Companies registered to pay Value Added Tax (VAT) but can prove that their cash flow was severely disrupted by the COVID-19 pandemic and have implemented measures to contain the outbreak, have been given a $40 million lifeline.
It comes in the form of a new $40 million VAT Loan Fund for such companies, announced by Prime Minister Mia Amor Mottley during an address to the nation on the Caribbean Broadcasting Corporation last night.
“The Fund will offer 12-month, interest-free loans to help buttress the cash flow of all businesses with a turnover of over $200,000 per year. The amount that may be borrowed by these eligible businesses is 50 per cent – half – of the amount paid in their last VAT filing and payment before the onset of the pandemic,” she said.
During her address, Ms. Mottley explained that the Fund would be capitalized by taking the money in the Catastrophe Fund, which had accumulated over the last 15 years, and re-purposing it to avoid insolvency and bankruptcy and further unemployment.
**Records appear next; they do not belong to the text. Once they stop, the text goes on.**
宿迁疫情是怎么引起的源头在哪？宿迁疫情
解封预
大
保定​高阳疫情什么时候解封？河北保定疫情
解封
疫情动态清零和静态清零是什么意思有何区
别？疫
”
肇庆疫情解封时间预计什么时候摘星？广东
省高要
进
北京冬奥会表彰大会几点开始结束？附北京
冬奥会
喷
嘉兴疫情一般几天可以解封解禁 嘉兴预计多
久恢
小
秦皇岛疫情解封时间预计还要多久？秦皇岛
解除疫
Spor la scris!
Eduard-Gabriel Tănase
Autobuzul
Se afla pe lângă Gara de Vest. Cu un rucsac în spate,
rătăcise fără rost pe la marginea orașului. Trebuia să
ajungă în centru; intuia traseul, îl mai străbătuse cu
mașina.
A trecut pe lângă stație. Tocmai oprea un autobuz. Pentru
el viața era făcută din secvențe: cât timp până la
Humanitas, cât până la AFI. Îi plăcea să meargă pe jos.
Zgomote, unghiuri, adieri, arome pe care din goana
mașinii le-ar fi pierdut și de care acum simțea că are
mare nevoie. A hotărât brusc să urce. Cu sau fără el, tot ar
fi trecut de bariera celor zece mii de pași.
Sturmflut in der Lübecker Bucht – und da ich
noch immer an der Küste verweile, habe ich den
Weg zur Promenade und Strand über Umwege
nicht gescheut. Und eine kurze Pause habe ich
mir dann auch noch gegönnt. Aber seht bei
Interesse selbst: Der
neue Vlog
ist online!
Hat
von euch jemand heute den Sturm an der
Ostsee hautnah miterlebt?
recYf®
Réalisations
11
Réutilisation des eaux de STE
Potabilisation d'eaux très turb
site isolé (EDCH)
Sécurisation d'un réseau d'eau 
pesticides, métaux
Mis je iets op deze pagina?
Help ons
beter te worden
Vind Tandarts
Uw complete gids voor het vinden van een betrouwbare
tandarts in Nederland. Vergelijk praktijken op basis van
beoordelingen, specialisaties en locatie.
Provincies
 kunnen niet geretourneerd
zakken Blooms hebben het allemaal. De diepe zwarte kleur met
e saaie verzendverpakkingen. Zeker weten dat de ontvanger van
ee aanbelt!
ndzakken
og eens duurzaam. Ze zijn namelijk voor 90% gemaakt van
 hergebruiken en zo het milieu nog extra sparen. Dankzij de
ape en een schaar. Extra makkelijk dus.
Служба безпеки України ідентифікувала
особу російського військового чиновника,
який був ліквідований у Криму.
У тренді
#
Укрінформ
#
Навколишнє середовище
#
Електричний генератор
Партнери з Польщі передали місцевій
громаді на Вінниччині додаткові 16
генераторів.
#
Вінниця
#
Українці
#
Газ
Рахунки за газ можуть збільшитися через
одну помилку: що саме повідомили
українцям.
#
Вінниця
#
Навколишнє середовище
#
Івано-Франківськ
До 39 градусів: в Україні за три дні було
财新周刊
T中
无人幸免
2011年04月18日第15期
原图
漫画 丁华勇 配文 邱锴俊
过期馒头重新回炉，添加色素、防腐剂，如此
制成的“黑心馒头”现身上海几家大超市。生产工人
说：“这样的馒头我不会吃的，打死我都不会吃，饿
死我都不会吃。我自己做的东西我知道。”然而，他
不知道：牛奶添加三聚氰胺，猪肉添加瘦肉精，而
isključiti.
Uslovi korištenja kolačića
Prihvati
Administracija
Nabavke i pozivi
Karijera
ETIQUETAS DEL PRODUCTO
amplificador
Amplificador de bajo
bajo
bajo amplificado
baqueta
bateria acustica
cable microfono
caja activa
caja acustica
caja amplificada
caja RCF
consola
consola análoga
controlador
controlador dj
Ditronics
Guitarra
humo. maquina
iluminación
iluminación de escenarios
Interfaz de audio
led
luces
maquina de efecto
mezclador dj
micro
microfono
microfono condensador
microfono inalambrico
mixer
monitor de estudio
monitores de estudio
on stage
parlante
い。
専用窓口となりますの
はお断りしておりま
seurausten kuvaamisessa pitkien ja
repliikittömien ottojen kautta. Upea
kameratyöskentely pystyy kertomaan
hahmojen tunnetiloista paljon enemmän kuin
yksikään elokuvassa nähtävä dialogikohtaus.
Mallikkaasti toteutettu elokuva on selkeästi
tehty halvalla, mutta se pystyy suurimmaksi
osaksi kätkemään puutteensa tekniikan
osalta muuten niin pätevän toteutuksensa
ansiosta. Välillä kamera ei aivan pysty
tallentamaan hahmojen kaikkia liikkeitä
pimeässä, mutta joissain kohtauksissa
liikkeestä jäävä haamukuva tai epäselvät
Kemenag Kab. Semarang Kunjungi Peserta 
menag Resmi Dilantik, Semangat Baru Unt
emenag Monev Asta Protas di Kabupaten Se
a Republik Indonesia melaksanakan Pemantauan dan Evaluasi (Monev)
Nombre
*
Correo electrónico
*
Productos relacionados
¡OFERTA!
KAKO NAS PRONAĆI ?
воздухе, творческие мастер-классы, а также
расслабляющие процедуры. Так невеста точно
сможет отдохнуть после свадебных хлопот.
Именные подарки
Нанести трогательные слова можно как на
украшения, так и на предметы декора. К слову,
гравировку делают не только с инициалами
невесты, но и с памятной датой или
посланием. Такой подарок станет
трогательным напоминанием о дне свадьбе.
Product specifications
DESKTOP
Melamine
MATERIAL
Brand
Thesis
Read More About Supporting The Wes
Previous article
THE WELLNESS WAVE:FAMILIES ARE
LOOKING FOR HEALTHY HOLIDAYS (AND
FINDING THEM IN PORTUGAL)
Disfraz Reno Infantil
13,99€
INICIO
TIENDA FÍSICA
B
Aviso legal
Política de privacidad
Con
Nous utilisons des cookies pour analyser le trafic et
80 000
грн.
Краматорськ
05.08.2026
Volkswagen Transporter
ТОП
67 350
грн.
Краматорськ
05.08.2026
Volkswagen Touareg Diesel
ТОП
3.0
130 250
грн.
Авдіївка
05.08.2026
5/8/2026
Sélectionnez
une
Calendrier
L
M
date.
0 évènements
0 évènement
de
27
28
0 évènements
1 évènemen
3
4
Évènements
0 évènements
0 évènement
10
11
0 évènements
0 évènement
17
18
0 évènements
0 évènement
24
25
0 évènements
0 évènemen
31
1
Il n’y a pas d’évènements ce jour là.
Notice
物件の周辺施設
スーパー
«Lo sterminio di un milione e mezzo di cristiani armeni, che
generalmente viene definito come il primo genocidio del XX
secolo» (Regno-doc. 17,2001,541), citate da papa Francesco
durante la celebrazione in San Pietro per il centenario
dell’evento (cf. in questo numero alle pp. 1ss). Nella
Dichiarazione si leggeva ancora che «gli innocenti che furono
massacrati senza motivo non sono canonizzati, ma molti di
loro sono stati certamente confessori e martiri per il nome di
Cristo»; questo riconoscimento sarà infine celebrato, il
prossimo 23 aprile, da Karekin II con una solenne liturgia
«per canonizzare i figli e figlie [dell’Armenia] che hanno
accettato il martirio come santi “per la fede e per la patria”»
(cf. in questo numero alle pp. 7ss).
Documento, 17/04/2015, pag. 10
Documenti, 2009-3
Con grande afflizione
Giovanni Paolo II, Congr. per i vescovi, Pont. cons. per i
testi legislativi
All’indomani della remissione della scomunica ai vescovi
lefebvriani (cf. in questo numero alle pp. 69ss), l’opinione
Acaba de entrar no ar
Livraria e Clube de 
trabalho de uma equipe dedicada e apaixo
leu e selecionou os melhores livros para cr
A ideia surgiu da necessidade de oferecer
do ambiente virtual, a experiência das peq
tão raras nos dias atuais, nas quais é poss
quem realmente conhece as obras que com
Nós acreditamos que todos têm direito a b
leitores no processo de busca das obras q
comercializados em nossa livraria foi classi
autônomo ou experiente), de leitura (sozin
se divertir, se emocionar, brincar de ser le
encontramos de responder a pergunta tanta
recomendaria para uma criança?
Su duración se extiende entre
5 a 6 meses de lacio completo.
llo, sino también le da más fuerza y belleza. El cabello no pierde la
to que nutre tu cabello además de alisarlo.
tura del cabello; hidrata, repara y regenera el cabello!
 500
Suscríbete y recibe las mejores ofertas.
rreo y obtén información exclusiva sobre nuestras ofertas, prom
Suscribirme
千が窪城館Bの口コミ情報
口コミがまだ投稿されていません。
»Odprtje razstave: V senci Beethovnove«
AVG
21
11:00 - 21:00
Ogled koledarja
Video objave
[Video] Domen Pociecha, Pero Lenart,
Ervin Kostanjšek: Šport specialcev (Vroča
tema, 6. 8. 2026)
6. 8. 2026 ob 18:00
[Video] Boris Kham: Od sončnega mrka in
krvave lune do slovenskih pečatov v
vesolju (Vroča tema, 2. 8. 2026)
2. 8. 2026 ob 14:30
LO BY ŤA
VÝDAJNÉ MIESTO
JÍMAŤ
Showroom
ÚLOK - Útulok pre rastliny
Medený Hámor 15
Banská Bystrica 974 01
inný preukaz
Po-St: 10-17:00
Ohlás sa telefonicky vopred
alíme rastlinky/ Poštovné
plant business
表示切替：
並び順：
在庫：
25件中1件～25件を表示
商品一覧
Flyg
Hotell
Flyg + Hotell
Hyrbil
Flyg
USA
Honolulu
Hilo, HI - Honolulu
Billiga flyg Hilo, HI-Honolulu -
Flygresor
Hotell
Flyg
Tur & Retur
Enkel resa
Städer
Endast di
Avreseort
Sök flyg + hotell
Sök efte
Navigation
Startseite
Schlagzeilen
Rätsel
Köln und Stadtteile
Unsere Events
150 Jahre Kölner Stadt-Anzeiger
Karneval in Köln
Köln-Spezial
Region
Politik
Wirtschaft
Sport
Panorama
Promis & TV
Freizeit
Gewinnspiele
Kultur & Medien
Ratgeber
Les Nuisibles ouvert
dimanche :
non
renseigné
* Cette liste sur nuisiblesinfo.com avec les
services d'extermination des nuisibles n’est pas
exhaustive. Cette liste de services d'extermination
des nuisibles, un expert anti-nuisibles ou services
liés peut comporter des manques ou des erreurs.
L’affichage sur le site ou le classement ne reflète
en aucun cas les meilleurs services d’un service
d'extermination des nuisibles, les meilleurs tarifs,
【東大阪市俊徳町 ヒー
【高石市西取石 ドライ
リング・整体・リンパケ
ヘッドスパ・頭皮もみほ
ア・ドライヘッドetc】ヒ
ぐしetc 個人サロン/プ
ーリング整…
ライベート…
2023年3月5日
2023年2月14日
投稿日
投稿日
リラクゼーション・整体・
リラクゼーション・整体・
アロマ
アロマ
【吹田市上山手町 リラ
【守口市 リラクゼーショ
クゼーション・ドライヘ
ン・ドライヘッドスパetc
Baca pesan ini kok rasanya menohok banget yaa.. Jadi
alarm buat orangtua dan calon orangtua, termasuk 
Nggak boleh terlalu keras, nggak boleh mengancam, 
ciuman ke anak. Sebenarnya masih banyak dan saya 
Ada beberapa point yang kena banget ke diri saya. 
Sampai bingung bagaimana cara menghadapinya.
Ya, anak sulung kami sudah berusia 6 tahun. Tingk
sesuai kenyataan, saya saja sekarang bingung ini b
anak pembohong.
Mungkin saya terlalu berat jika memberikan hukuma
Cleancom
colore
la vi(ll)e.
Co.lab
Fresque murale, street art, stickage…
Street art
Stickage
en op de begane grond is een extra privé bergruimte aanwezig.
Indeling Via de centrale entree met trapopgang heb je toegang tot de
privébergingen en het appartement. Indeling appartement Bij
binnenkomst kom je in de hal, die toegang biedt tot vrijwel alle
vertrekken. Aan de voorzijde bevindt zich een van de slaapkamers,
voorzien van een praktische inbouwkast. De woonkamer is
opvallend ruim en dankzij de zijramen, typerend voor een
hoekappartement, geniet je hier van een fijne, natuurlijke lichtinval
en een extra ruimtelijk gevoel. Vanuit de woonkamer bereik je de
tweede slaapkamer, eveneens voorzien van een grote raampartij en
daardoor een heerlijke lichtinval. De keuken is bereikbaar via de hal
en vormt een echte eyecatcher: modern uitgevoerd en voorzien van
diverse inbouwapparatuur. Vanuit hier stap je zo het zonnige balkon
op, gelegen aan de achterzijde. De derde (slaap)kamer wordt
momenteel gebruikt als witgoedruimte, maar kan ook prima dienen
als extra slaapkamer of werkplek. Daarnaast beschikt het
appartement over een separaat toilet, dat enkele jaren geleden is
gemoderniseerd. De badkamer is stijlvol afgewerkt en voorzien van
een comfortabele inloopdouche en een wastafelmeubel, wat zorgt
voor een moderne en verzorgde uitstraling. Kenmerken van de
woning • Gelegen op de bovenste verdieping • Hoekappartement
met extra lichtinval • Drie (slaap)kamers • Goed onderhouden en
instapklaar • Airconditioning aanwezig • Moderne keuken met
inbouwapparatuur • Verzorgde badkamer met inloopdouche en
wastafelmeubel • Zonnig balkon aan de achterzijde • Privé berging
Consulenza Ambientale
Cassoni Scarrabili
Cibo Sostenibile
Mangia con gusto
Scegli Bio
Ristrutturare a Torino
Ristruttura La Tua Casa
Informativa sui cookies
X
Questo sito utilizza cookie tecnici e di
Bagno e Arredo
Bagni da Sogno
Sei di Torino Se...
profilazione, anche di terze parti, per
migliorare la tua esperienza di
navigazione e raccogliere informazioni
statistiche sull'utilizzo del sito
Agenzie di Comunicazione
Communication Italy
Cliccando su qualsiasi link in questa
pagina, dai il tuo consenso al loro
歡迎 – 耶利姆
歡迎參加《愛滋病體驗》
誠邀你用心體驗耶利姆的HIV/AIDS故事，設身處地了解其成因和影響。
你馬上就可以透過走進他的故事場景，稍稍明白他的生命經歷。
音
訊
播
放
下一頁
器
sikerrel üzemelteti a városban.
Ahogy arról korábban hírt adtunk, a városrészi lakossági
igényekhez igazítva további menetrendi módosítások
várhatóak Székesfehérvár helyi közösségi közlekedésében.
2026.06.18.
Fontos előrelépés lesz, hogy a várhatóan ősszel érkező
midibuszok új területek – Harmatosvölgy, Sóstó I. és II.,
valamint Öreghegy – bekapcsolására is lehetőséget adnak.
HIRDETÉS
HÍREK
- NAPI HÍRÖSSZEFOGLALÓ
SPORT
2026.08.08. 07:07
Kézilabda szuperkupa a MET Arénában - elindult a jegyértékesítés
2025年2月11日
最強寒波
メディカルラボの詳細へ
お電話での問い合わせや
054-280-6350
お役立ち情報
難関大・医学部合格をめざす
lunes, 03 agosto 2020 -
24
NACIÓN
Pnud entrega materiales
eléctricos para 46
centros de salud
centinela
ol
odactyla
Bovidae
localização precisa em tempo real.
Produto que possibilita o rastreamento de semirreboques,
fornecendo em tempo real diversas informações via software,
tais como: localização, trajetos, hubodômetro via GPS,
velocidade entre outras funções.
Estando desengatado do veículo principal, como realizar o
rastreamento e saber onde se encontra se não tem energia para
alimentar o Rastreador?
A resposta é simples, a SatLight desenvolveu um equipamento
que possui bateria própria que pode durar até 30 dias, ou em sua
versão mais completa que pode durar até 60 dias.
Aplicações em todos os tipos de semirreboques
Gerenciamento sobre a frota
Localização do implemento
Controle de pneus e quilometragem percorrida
“Let me reassure the people that these funds are most needed now. While the original intention was for this money to assist us in a catastrophe that we believe would have come from natural disaster, we are now facing our greatest catastrophe in the modern history of our country and our region since World War II,” she said, making reference to COVID-19, and the knock on effects of measures implemented to reduce the spread.
At the same time, she stressed that doing so would not place Barbados in a vulnerable position, should disaster strike.
Ms. Mottley explained that when the island’s domestic and external debt was being restructured in 2018 and 2019, Government took the opportunity to include natural disaster clauses.
Those clauses, she said, would allow Government to suspend the payment of both the principal and interest of its debt for two years to allow it to meet the immediate needs of the country for managing a natural disaster.
“Indeed, the test for the suspension of the debt payments is a parametric trigger that will see the force of Tropical Storm Kirk, which hit the island in September 2018. Consequently, if we are going to access money on the basis of a tropical storm or hurricane by invoking these natural disaster clauses, it makes no sense retaining the $50 million that we have in the Catastrophe Fund when it is needed to keep the heads of people and businesses above water,” she stated.